### Consigne
Poursuivez le texte sur le placement de la trésorerie des entreprises en reprenant juste après sa dernière phrase.

### Document source
::::::::::

Les sociétés holdings présentent des considérations particulières, notamment la possibilité pour les entrepreneurs de conserver leurs actifs au sein d’une structure holding personnelle pour des avantages fiscaux. Cela entraîne des choix de placement différents, car la société holding n’a pas nécessairement besoin de liquidités pour ses opérations.
Il est essentiel d’évaluer la disponibilité future et le niveau de risque associé à chaque aspect de la trésorerie. Les investisseurs disposés à sacrifier la liquidité immédiate peuvent envisager des déports à terme proposés par les banques, offrant un rendement fixe sur une période définie. Cependant, ces placements peuvent comporter des pénalités en cas de retrait anticipé, ce qui nécessite une analyse minutieuse des conditions bancaires.
Malgré la diminution des offres attractives de comptes à terme, ils demeurent une option intéressante pour les entreprises opérationnelles, offrant un équilibre entre rendement potentiel et liquidité.
Le contrat de capitalisation et la trésorerie de long terme
Si l’objectif est d’assurer un rendement sur plusieurs années sans compromettre la sécurité, le contrat de capitalisation offre une solution intéressante pour les entités juridiques, fonctionnant comme une forme d’assurance-vie. Il permet d’investir intégralement dans un fonds en euros.
Actuellement, les assureurs recherchent des fonds pour acheter des obligations à des taux attractifs, ce qui devrait augmenter les rendements des fonds en euros à l’avenir. Contrairement à il y a un an, où l’accès au fonds en euros était limité et peu rémunérateur pour les entreprises, la situation s’est améliorée. Les capitaux et les intérêts investis dans le fonds en euros sont protégés, et les fonds peuvent être récupérés rapidement, généralement entre quinze jours et trois semaines.
Par exemple, Afi-Esca propose un rendement net de frais de gestion garanti de 3,5 % pour son fonds en euros en 2024, avec des perspectives de hausse pour 2025. Le contrat de capitalisation permet également de diversifier les investissements vers des unités de compte (UC) telles que des actions ou des obligations, ce qui peut être intéressant pour les entreprises cherchant à optimiser leurs rendements tout en contrôlant les risques.

::::::::::

### Données enregistrées

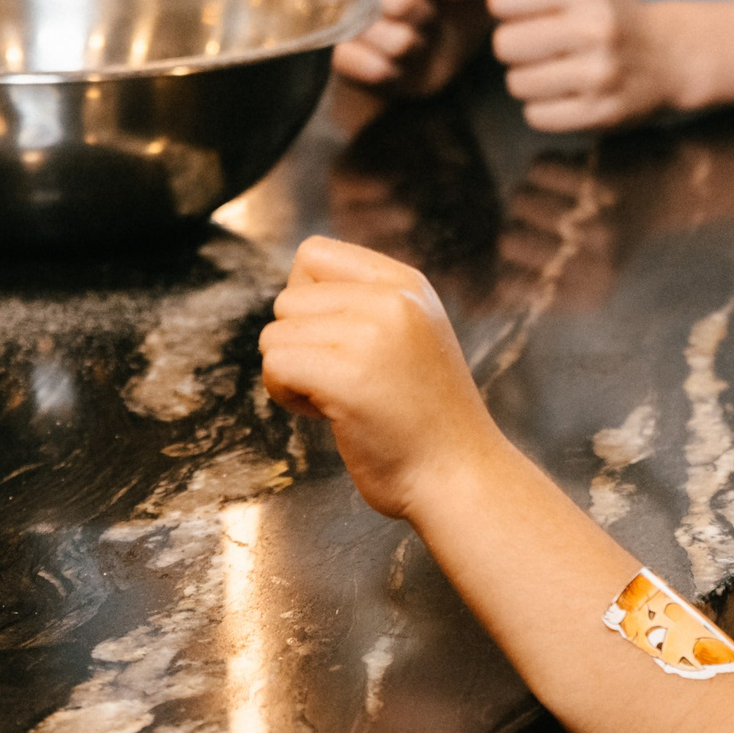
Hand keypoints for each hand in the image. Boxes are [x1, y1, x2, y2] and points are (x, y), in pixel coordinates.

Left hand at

::::::::::

### Zone de réponse
Introduire des UC dans un contrat de capitalisation offre l’avantage supplémentaire d’améliorer le rendement garanti, sous certaines conditions. Par exemple, en investissant 30 % dans des UC, les souscripteurs peuvent espérer obtenir un taux garanti dépassant 5 % sur le fonds en euros pour 2024 et 2025. Cependant, des pénalités de sortie peuvent être appliquées en cas de retrait anticipé avant quatre ans.
Le contrat de capitalisation présente également des avantages fiscaux, bien que moins avantageux que l’assurance-vie en termes de succession. Les intérêts générés sont soumis à une fiscalité annuelle indexée sur le taux moyen d’emprunt d’État (TME) et le solde en sortie. En outre, il offre une garantie de jusqu’à 100 000 euros par assureur, avec des contrats luxembourgeois offrant une garantie plus importante grâce à une ségrégation des actifs.
Les produits structurés
En France, les produits structurés sont principalement associés au marché de détail. Cependant, les placements de trésorerie d’entreprise connaissent une forte croissance sur ce marché.
Un bon produit structuré se caractérise par sa clarté et sa simplicité. Lorsqu’il est difficile de trouver la cotation de l’indice sous-jacent, cela indique souvent un produit plus onéreux en frais, avec un scénario de rappel peu probable. Il est essentiel d’être vigilant, surtout lorsque les marchés financiers sont à des niveaux élevés, avant d’opter pour de telles solutions. C’est pourquoi les produits basés sur de grands indices ou des paniers d’actions purs sont préférés, offrant moins de rentabilité mais avec une réalisation plus sûre.
Il est important de déterminer le niveau de risque que l’entreprise est prête à accepter ou le rendement espéré, en veillant à surpasser nettement la rémunération d’un compte à terme pour que le choix d’un produit structuré soit justifié.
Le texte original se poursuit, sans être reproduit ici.